Part 1 of a series on adoption and special needs
On Tuesday mornings I have been gathering with women from my church in a beautiful home. We drink coffee and listen to the modern day Christian-Greats preach through the Word. An anonymous friend covered the childcare expenses for the whole term so that my children could play joyfully while I grew in the Word. At the end of our time, we pray for one another despite the decades that separate us.
In the last few weeks we have talked about Shabbat rest and the gathering of manna by the Israelites in the desert. It is incredible to think about how God provided for His people even in the midst of desert sand, burning sun and parched ground. But what strikes me even more is the fact that the Israelites were not allowed to gather more then they they needed. Those who gathered more then what was necessary for their household that day, woke up to find that the manna had decayed. It was simply useless, unable to be eaten.

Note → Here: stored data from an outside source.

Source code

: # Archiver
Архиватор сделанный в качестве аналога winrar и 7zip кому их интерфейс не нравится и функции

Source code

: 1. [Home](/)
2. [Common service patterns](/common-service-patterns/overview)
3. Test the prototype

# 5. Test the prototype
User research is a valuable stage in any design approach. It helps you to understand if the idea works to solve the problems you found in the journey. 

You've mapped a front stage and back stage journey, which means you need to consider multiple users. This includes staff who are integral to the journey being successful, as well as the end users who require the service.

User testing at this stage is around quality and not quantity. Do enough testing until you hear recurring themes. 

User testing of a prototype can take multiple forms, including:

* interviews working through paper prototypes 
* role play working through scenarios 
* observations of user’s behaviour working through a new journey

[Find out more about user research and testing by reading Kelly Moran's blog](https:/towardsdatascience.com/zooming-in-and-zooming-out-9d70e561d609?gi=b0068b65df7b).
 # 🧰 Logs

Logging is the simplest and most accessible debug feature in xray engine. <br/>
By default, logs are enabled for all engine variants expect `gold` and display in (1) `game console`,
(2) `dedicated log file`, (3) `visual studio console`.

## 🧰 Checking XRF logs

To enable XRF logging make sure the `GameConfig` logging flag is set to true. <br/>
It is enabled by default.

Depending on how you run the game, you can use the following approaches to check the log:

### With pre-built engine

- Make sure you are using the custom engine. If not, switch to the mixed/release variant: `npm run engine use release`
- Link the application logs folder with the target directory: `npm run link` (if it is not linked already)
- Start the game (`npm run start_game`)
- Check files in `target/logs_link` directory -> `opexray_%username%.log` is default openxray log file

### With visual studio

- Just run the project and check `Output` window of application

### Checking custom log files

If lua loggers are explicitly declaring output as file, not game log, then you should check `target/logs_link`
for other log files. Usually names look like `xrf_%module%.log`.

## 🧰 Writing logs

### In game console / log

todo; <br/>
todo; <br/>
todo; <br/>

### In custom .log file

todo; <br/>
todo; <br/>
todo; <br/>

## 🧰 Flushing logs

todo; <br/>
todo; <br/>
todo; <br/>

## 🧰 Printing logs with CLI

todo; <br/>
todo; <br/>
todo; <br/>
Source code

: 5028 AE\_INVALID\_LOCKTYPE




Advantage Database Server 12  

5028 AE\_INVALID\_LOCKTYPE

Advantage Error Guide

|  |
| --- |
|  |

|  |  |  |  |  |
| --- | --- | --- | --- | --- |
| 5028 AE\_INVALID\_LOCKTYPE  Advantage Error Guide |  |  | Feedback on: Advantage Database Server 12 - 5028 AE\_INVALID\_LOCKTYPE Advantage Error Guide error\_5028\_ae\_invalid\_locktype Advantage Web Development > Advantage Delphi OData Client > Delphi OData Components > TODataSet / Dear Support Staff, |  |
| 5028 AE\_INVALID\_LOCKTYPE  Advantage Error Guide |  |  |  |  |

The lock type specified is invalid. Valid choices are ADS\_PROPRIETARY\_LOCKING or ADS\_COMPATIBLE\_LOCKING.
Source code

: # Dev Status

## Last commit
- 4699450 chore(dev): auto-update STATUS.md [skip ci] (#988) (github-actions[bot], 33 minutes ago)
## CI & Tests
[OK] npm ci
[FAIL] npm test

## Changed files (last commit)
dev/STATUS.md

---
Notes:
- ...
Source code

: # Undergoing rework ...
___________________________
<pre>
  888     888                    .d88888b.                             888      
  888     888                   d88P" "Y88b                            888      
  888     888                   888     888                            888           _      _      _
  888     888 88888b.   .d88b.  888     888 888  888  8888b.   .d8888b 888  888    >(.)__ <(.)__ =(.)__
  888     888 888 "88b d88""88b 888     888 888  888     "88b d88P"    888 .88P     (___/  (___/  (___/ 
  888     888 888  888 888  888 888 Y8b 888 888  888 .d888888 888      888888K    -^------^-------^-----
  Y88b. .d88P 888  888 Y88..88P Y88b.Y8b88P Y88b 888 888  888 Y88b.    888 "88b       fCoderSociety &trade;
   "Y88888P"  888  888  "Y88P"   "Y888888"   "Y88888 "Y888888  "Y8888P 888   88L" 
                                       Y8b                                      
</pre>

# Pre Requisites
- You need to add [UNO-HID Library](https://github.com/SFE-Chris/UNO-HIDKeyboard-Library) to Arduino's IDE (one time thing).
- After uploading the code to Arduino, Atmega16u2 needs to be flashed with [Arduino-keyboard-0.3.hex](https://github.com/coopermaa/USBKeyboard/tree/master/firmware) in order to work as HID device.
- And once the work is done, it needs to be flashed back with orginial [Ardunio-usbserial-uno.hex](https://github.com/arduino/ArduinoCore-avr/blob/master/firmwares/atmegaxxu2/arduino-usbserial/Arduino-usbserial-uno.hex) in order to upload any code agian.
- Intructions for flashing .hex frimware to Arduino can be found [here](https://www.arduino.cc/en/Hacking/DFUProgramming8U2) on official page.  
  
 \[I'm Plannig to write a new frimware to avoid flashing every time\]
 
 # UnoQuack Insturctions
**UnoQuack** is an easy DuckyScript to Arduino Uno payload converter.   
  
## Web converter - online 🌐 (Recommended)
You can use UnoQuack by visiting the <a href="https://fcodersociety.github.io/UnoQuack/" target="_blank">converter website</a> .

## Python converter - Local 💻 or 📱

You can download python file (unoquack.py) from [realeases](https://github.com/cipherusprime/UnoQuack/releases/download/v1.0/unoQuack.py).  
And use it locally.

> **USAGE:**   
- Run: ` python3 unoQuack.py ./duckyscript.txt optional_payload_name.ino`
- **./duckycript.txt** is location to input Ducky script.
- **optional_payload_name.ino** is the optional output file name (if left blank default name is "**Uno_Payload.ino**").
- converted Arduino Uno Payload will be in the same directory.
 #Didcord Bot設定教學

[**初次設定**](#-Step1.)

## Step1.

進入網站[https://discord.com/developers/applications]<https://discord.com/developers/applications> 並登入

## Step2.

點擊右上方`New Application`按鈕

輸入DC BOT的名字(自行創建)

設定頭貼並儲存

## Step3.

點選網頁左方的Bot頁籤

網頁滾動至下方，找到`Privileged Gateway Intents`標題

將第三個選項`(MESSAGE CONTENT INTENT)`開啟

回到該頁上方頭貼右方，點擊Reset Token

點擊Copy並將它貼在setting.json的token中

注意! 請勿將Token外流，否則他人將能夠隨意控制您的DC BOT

In my journey to make sense of my daughters special needs, I keep thinking I will get to this place where I am done grieving. Where I have the strength and energy and fortitude to wrap my arms around her and say “yes, together we can take on the world.” But listening to the stories that don’t make sense or sitting with her through impossible homework packets that we have been doing all year, still feels so hard. My heart has hardened to her foot stompings and screamings and eye rollings. Understanding her diagnosis hasn’t brought forth compassion and I tread wearily from doctors appointment to therapy session, not seeing any progress.
Perhaps this place of strength and energy and fortitude however, is not fair to desire. Perhaps such a place doesn’t even exist and God is just asking me to have enough strength and energy and fortitude for today. Perhaps the manna blessing of old, bestowed daily to the Israelites, is simply a bestowing of daily grace upon his children today. Grace for the moment- the kind words she speaks to a sibling. Grace for the hour- marveling at her energy. Grace for the afternoon- watching her make a new friend at the park. Grace for the day- blowing her kisses, and knowing with a smile that she will always ask for just one more before I leave her room at night.
Not enough for the week, or the month, or the year. But grace for the day, heavenly sustenance from God that promises my soul the strength I need for the long stretch of twenty-four hours before me.